• [TASK DIRECTIONS]: Quote exactly the lines spanning from the top of the data below to the line that contains "right knee: (319, 251)", including both.

• [INFORMATION GIVEN]:
□ □ □ □ □ □ □

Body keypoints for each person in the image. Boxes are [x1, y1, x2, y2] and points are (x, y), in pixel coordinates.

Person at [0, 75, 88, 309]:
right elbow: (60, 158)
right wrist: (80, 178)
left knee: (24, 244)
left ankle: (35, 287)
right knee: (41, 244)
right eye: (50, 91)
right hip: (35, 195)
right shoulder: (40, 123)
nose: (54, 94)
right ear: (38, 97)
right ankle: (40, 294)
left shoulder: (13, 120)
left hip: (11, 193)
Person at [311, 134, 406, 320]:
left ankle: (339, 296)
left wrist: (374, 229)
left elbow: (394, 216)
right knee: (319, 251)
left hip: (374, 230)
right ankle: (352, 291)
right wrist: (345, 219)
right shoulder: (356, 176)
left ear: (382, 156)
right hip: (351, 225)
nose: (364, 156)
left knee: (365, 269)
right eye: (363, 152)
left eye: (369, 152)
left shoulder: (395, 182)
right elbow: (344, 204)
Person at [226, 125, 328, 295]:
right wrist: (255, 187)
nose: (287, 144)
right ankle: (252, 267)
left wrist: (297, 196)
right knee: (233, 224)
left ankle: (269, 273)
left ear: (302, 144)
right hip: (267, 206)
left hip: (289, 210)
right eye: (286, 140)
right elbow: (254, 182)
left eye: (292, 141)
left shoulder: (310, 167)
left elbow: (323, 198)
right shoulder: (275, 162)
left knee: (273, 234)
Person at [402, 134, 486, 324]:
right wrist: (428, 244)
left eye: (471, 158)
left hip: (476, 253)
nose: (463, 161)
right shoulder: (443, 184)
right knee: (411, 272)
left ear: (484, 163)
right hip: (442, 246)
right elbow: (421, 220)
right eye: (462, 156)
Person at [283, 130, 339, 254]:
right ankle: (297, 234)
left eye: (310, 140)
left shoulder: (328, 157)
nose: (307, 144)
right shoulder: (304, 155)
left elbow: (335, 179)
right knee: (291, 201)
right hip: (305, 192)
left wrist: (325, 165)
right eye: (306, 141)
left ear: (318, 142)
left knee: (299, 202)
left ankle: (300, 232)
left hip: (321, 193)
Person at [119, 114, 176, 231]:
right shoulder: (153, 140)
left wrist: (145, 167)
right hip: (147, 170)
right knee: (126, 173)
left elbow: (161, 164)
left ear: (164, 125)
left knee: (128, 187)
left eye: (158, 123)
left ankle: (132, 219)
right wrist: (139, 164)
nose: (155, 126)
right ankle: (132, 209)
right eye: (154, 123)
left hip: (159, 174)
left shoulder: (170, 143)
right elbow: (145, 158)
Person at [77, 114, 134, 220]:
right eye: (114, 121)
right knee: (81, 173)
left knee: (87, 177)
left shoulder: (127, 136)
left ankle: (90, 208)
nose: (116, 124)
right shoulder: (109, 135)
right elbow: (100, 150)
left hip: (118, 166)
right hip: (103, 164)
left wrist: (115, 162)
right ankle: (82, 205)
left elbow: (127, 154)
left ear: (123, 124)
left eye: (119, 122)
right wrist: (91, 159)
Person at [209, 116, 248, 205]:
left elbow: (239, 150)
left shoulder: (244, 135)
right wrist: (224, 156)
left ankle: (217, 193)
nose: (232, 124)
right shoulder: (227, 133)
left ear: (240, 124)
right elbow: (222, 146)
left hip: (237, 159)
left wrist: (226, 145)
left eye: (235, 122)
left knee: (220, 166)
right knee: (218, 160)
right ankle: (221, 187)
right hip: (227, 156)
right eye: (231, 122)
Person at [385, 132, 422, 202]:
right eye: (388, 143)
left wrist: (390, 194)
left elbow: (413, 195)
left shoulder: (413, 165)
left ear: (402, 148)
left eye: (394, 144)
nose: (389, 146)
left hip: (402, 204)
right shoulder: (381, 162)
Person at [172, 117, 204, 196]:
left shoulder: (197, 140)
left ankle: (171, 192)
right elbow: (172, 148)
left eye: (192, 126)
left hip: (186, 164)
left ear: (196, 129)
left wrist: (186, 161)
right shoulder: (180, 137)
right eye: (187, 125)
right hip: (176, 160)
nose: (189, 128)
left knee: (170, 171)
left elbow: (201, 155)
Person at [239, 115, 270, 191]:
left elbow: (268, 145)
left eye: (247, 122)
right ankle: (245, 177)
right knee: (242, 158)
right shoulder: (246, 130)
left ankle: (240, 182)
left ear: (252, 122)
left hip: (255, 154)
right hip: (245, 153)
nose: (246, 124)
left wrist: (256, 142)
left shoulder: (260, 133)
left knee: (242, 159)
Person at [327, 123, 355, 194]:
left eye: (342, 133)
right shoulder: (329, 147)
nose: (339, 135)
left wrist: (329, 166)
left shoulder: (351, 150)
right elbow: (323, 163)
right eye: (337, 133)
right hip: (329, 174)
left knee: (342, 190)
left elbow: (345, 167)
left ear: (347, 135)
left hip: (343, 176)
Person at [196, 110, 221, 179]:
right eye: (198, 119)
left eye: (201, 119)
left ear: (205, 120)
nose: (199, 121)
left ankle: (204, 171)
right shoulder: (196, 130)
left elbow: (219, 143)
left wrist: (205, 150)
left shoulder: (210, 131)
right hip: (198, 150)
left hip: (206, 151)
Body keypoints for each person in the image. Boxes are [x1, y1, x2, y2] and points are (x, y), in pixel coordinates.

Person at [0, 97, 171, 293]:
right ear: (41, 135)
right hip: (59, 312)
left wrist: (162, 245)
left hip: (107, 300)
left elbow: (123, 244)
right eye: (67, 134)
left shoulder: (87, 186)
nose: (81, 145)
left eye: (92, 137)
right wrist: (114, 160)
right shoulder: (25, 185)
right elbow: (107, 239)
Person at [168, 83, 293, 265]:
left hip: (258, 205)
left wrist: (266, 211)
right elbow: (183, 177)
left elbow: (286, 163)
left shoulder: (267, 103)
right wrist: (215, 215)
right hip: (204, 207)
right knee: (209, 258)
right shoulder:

□ □ □ □ □ □ □

• [WRITTEN SOLUTION]:
Body keypoints for each person in the image. Boxes are [x1, y1, x2, y2] and points are (x, y), in pixel coordinates.

Person at [0, 75, 88, 309]:
right elbow: (60, 158)
right wrist: (80, 178)
left knee: (24, 244)
left ankle: (35, 287)
right knee: (41, 244)
right eye: (50, 91)
right hip: (35, 195)
right shoulder: (40, 123)
nose: (54, 94)
right ear: (38, 97)
right ankle: (40, 294)
left shoulder: (13, 120)
left hip: (11, 193)
Person at [311, 134, 406, 320]:
left ankle: (339, 296)
left wrist: (374, 229)
left elbow: (394, 216)
right knee: (319, 251)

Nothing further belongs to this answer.